In presenza di luce fotosinteticamente attiva osserviamo che i nostri dischetti di foglie rilasciano delle bollicine nel mezzo acquoso circostante ed inoltre iniziano a salire nella colonna d’acqua fino a portarsi di nuovo a galla. Quando vengono raggiunte dalla luce, le cellule clorenchimatiche effettuano la fotosintesi e, grazie all’energia della luce, idrolizzano l’acqua a idrogeno ed ossigeno gassoso. L’ossigeno liberato diffonde in parte verso l’esterno della foglia ma anche una parte nello spazio tra una cellula e l’altra interno alla foglia stessa. In questo modo l’ossigeno prodotto abbassa di nuovo la densità della foglia e la porta a galleggiare.
Quando la luce viene spenta di nuovo non si produce più ossigeno per mezzo della fotosintesi, ma l’ossigeno intrappolato nello spazio intercellulare dovrebbe comunque tenere le foglie a galla. Quello che osserviamo invece è che spegnendo la luce i dischetti vanno a fondo. L’ossigeno deve essere stato consumato in qualche modo. La respirazione infatti sta avvenendo all’interno delle cellule ed utilizza ossigeno per bruciare gli zuccheri. Man mano che l’ossigeno intrappolato fra le cellule viene consumato la densità della foglia aumenta di nuovo e i dischetti vanno a fondo. Come facciamo a sapere che sta avvenendo la respirazione? Possiamo misurare il consumo di zuccheri all’interno della foglia e l’emissione di anidride carbonica nel mezzo acquoso. Se effettuiamo queste misure, scopriamo che la respirazione, come atteso, stava avvenendo anche alla luce, ma la quantità di ossigeno prodotta dalla fotosintesi nell’unità di tempo superava di gran lunga quella consumata dalla respirazione, permettendo così all’ossigeno gassoso di accumularsi e al dischetto di venire a galla. Sulla base di queste spiegazioni, sapreste fare delle considerazioni sulla cinetica di accumulo e consumo dell’ossigeno che avete misurato rispettivamente dopo aver acceso la luce e dopo averla spenta?

_ _ _ _

**ESERCIZI DA SVOLGERE:**
1. Rispondi a queste domande sul brano relativo ai dischetti di foglie:
(a) Che cosa rilasciano i dischetti nel mezzo acquoso in presenza di luce fotosinteticamente attiva?
(b) Che cosa accade ai dischetti quando la luce viene spenta?
(c) Quali due misure permettono di sapere che sta avvenendo la respirazione?
2. Ripeti alla lettera il passo del brano sui dischetti di foglie, da "In presenza di" giù fino a "porta a galleggiare.".
Le voci riportate non hanno alcun ruolo in questa parte.

**VOCI ESTRATTE:**
_ _ _ _

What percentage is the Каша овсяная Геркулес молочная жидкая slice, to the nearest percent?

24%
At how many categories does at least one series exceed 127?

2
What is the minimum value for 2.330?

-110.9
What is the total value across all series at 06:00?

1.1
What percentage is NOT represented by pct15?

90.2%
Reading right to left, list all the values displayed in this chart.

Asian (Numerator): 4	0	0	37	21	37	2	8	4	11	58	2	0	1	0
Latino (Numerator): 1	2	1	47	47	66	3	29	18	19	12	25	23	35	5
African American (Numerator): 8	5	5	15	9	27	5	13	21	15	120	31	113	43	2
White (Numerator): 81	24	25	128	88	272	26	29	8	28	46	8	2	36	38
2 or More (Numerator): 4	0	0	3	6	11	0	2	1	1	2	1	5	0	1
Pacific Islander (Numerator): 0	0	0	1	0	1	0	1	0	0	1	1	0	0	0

_ _ _ _

**RISPOSTE PER ESERCIZIO:**
1.
(a) Rilasciano delle bollicine.
(b) I dischetti vanno a fondo.
(c) Il consumo di zuccheri all'interno della foglia e l'emissione di anidride carbonica nel mezzo acquoso.

2.
In presenza di luce fotosinteticamente attiva osserviamo che i nostri dischetti di foglie rilasciano delle bollicine nel mezzo acquoso circostante ed inoltre iniziano a salire nella colonna d’acqua fino a portarsi di nuovo a galla. Quando vengono raggiunte dalla luce, le cellule clorenchimatiche effettuano la fotosintesi e, grazie all’energia della luce, idrolizzano l’acqua a idrogeno ed ossigeno gassoso. L’ossigeno liberato diffonde in parte verso l’esterno della foglia ma anche una parte nello spazio tra una cellula e l’altra interno alla foglia stessa. In questo modo l’ossigeno prodotto abbassa di nuovo la densità della foglia e la porta a galleggiare.